What the task requires
Would you repeat exactly the part of the listing below that runs from the line containing "reproducible network generation." down to the line containing "attribute is set", inclusive, and nothing else?

Data extracts
%%

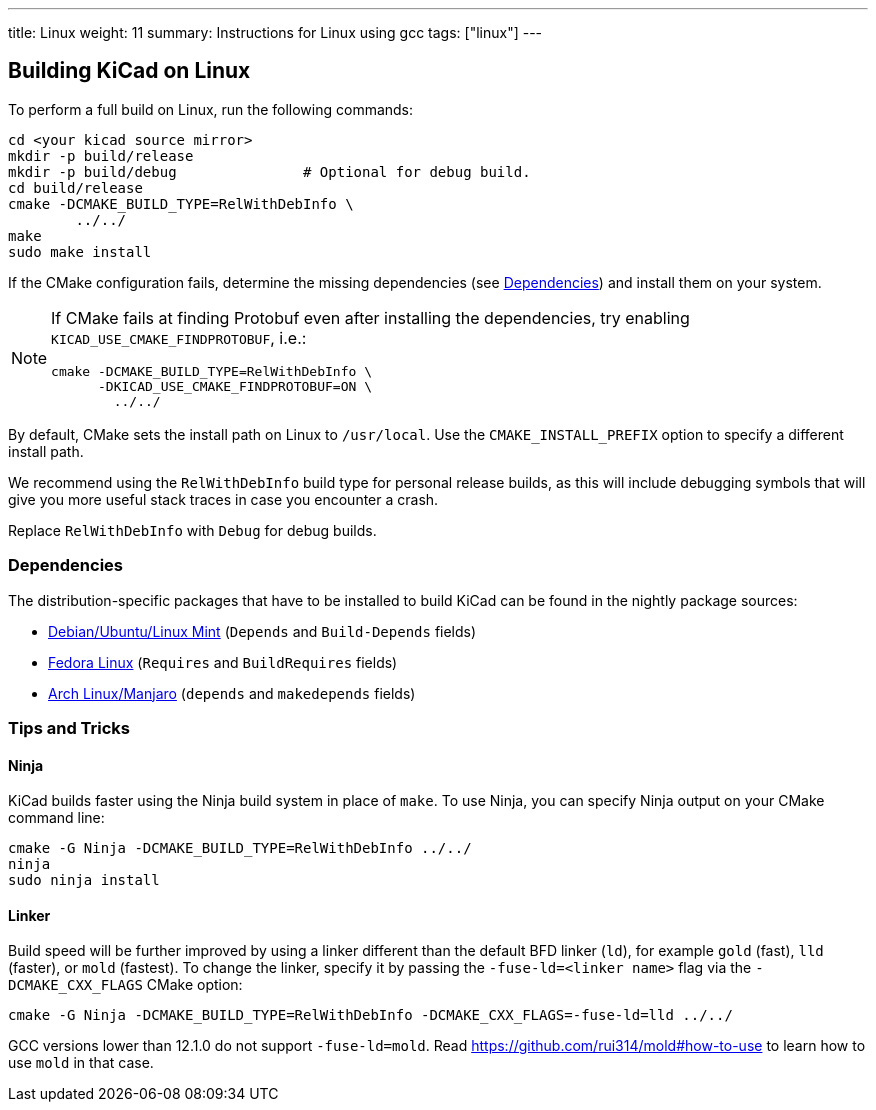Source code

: ---
title: Linux
weight: 11
summary: Instructions for Linux using gcc
tags: ["linux"]
---


== Building KiCad on Linux

To perform a full build on Linux, run the following commands:

[source,sh]
```
cd <your kicad source mirror>
mkdir -p build/release
mkdir -p build/debug               # Optional for debug build.
cd build/release
cmake -DCMAKE_BUILD_TYPE=RelWithDebInfo \
        ../../
make
sudo make install
```

If the CMake configuration fails, determine the missing dependencies (see <<Dependencies>>) and
install them on your system. 

[NOTE]
--
If CMake fails at finding Protobuf even after installing the dependencies, try enabling 
`KICAD_USE_CMAKE_FINDPROTOBUF`, i.e.:
[source,sh]
```
cmake -DCMAKE_BUILD_TYPE=RelWithDebInfo \
      -DKICAD_USE_CMAKE_FINDPROTOBUF=ON \
        ../../
```
--

By default, CMake sets the install path on Linux to `/usr/local`.
Use the `CMAKE_INSTALL_PREFIX` option to specify a different install path.

We recommend using the `RelWithDebInfo` build type for personal release builds, as this will
include debugging symbols that will give you more useful stack traces in case you encounter a
crash.

Replace `RelWithDebInfo` with `Debug` for debug builds.

=== Dependencies

The distribution-specific packages that have to be installed to build KiCad can be found in the
nightly package sources:

* https://gitlab.com/kicad/packaging/kicad-ubuntu-builder/kicad-daily-package/-/blob/dailybuild/debian/control[Debian/Ubuntu/Linux Mint] (`Depends` and `Build-Depends` fields)
* https://gitlab.com/kicad/packaging/kicad-fedora-builder/-/blob/master/templates/kicad-nightly.spec[Fedora Linux] (`Requires` and `BuildRequires` fields)
* https://aur.archlinux.org/cgit/aur.git/tree/PKGBUILD?h=kicad-nightly[Arch Linux/Manjaro] (`depends` and `makedepends` fields)

=== Tips and Tricks

==== Ninja

KiCad builds faster using the Ninja build system in place of `make`.  To use Ninja,
you can specify Ninja output on your CMake command line:

[source,sh]
```
cmake -G Ninja -DCMAKE_BUILD_TYPE=RelWithDebInfo ../../
ninja
sudo ninja install
```

==== Linker

Build speed will be further improved by using a linker different than the default BFD linker (`ld`),
for example `gold` (fast), `lld` (faster), or `mold` (fastest). To change the linker, specify it
by passing the `-fuse-ld=<linker name>` flag via the `-DCMAKE_CXX_FLAGS` CMake option:

[source,sh]
```
cmake -G Ninja -DCMAKE_BUILD_TYPE=RelWithDebInfo -DCMAKE_CXX_FLAGS=-fuse-ld=lld ../../
```

GCC versions lower than 12.1.0 do not support `-fuse-ld=mold`. Read
https://github.com/rui314/mold#how-to-use to learn how to use `mold` in that case.
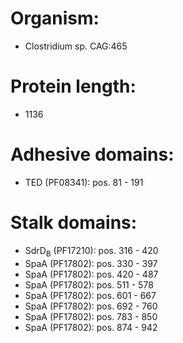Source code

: * Organism:
- Clostridium sp. CAG:465
* Protein length:
- 1136
* Adhesive domains:
- TED (PF08341): pos. 81 - 191
* Stalk domains:
- SdrD_B (PF17210): pos. 316 - 420
- SpaA (PF17802): pos. 330 - 397
- SpaA (PF17802): pos. 420 - 487
- SpaA (PF17802): pos. 511 - 578
- SpaA (PF17802): pos. 601 - 667
- SpaA (PF17802): pos. 692 - 760
- SpaA (PF17802): pos. 783 - 850
- SpaA (PF17802): pos. 874 - 942

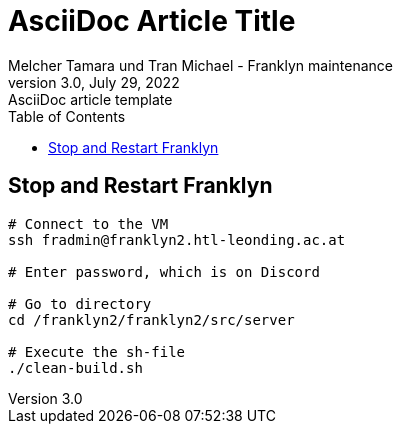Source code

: = AsciiDoc Article Title
Melcher Tamara und Tran Michael - Franklyn maintenance
3.0, July 29, 2022: AsciiDoc article template
:toc:
:icons: font
:url-quickref: https://docs.asciidoctor.org/asciidoc/latest/syntax-quick-reference/
== Stop and Restart Franklyn
```bash
# Connect to the VM
ssh fradmin@franklyn2.htl-leonding.ac.at

# Enter password, which is on Discord

# Go to directory
cd /franklyn2/franklyn2/src/server

# Execute the sh-file
./clean-build.sh
```

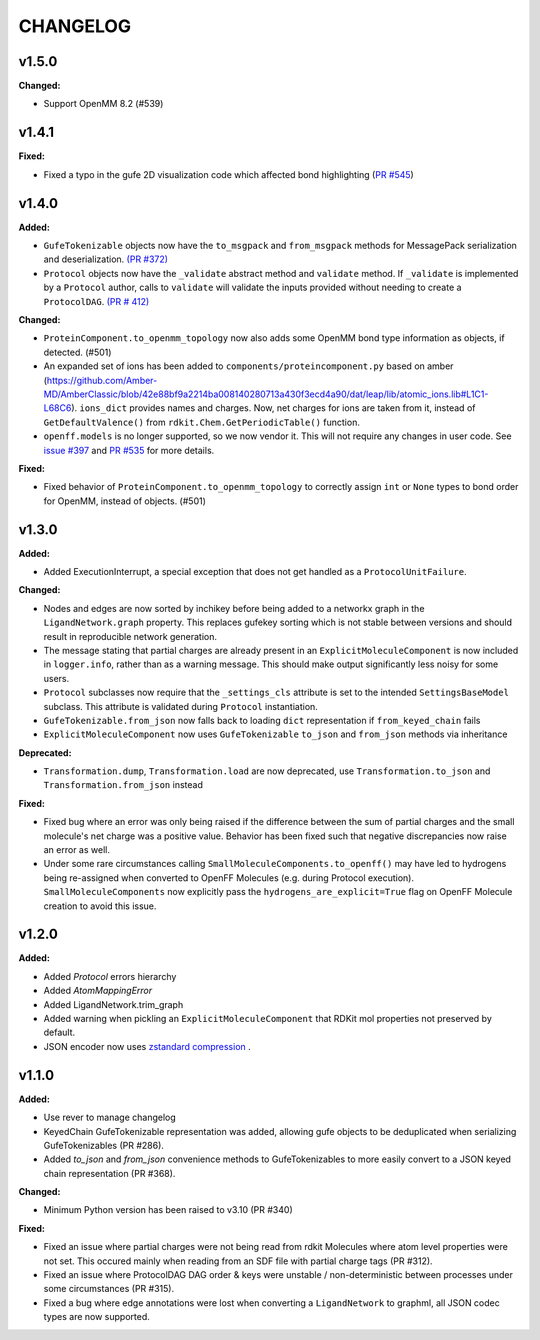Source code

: ===============
CHANGELOG
===============

.. current developments

v1.5.0
====================

**Changed:**

* Support OpenMM 8.2 (#539)



v1.4.1
====================

**Fixed:**

* Fixed a typo in the gufe 2D visualization code which affected bond highlighting (`PR #545 <https://github.com/OpenFreeEnergy/gufe/pull/545>`_)



v1.4.0
====================

**Added:**

* ``GufeTokenizable`` objects now have the ``to_msgpack`` and ``from_msgpack`` methods for MessagePack serialization and deserialization. `(PR #372) <https://github.com/OpenFreeEnergy/gufe/issues/372>`_
* ``Protocol`` objects now have the ``_validate`` abstract method and ``validate`` method. If ``_validate`` is implemented by a ``Protocol`` author, calls to ``validate`` will validate the inputs provided without needing to create a ``ProtocolDAG``. `(PR # 412) <https://github.com/OpenFreeEnergy/gufe/issues/412>`_

**Changed:**

* ``ProteinComponent.to_openmm_topology`` now also adds some OpenMM bond type information as objects, if detected. (#501)
* An expanded set of ions has been added to ``components/proteincomponent.py`` based on amber (https://github.com/Amber-MD/AmberClassic/blob/42e88bf9a2214ba008140280713a430f3ecd4a90/dat/leap/lib/atomic_ions.lib#L1C1-L68C6).
  ``ions_dict`` provides names and charges. Now, net charges for ions are taken from it,
  instead of ``GetDefaultValence()`` from ``rdkit.Chem.GetPeriodicTable()`` function.
* ``openff.models`` is no longer supported, so we now vendor it.
  This will not require any changes in user code.
  See `issue #397 <https://github.com/OpenFreeEnergy/openfe/issues/397>`_ and `PR #535 <https://github.com/OpenFreeEnergy/openfe/pull/535>`_ for more details.

**Fixed:**

* Fixed behavior of ``ProteinComponent.to_openmm_topology`` to correctly assign ``int`` or ``None`` types to bond order for OpenMM, instead of objects. (#501)



v1.3.0
====================

**Added:**

* Added ExecutionInterrupt, a special exception that does not get handled as a ``ProtocolUnitFailure``.

**Changed:**

* Nodes and edges are now sorted by inchikey before being added to a networkx graph in the ``LigandNetwork.graph`` property. This replaces gufekey sorting which is not stable between versions and should result in reproducible network generation.
* The message stating that partial charges are already present in an ``ExplicitMoleculeComponent`` is now included in ``logger.info``, rather than as a warning message. This should make output significantly less noisy for some users.
* ``Protocol`` subclasses now require that the ``_settings_cls``
  attribute is set to the intended ``SettingsBaseModel``
  subclass. This attribute is validated during ``Protocol``
  instantiation.
* ``GufeTokenizable.from_json`` now falls back to loading ``dict`` representation if ``from_keyed_chain`` fails
* ``ExplicitMoleculeComponent`` now uses ``GufeTokenizable`` ``to_json`` and ``from_json`` methods via inheritance

**Deprecated:**

* ``Transformation.dump``, ``Transformation.load`` are now deprecated, use ``Transformation.to_json`` and ``Transformation.from_json`` instead

**Fixed:**

* Fixed bug where an error was only being raised if the difference between the sum of partial charges and the small molecule's net charge was a positive value. Behavior has been fixed such that negative discrepancies now raise an error as well.
* Under some rare circumstances calling ``SmallMoleculeComponents.to_openff()`` may have led to hydrogens being re-assigned when converted to OpenFF Molecules (e.g. during Protocol execution). ``SmallMoleculeComponents`` now explicitly pass the ``hydrogens_are_explicit=True`` flag on OpenFF Molecule creation to avoid this issue.



v1.2.0
====================

**Added:**

* Added `Protocol` errors hierarchy
* Added `AtomMappingError`
* Added LigandNetwork.trim_graph
* Added warning when pickling an ``ExplicitMoleculeComponent`` that RDKit mol properties not preserved by default.
* JSON encoder now uses `zstandard compression <https://github.com/OpenFreeEnergy/gufe/pull/438>`_ .



v1.1.0
====================

**Added:**

* Use rever to manage changelog
* KeyedChain GufeTokenizable representation was added, allowing
  gufe objects to be deduplicated when serializing GufeTokenizables
  (PR #286).
* Added `to_json` and `from_json` convenience methods to GufeTokenizables
  to more easily convert to a JSON keyed chain representation (PR #368).

**Changed:**

* Minimum Python version has been raised to v3.10 (PR #340)

**Fixed:**

* Fixed an issue where partial charges were not being read from rdkit
  Molecules where atom level properties were not set. This occured
  mainly when reading from an SDF file with partial charge tags (PR #312).
* Fixed an issue where ProtocolDAG DAG order & keys were unstable /
  non-deterministic between processes under some circumstances (PR #315).
* Fixed a bug where edge annotations were lost when converting a ``LigandNetwork`` to graphml, all JSON codec types are now supported.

%%

Solution
* Nodes and edges are now sorted by inchikey before being added to a networkx graph in the ``LigandNetwork.graph`` property. This replaces gufekey sorting which is not stable between versions and should result in reproducible network generation.
* The message stating that partial charges are already present in an ``ExplicitMoleculeComponent`` is now included in ``logger.info``, rather than as a warning message. This should make output significantly less noisy for some users.
* ``Protocol`` subclasses now require that the ``_settings_cls``
  attribute is set to the intended ``SettingsBaseModel``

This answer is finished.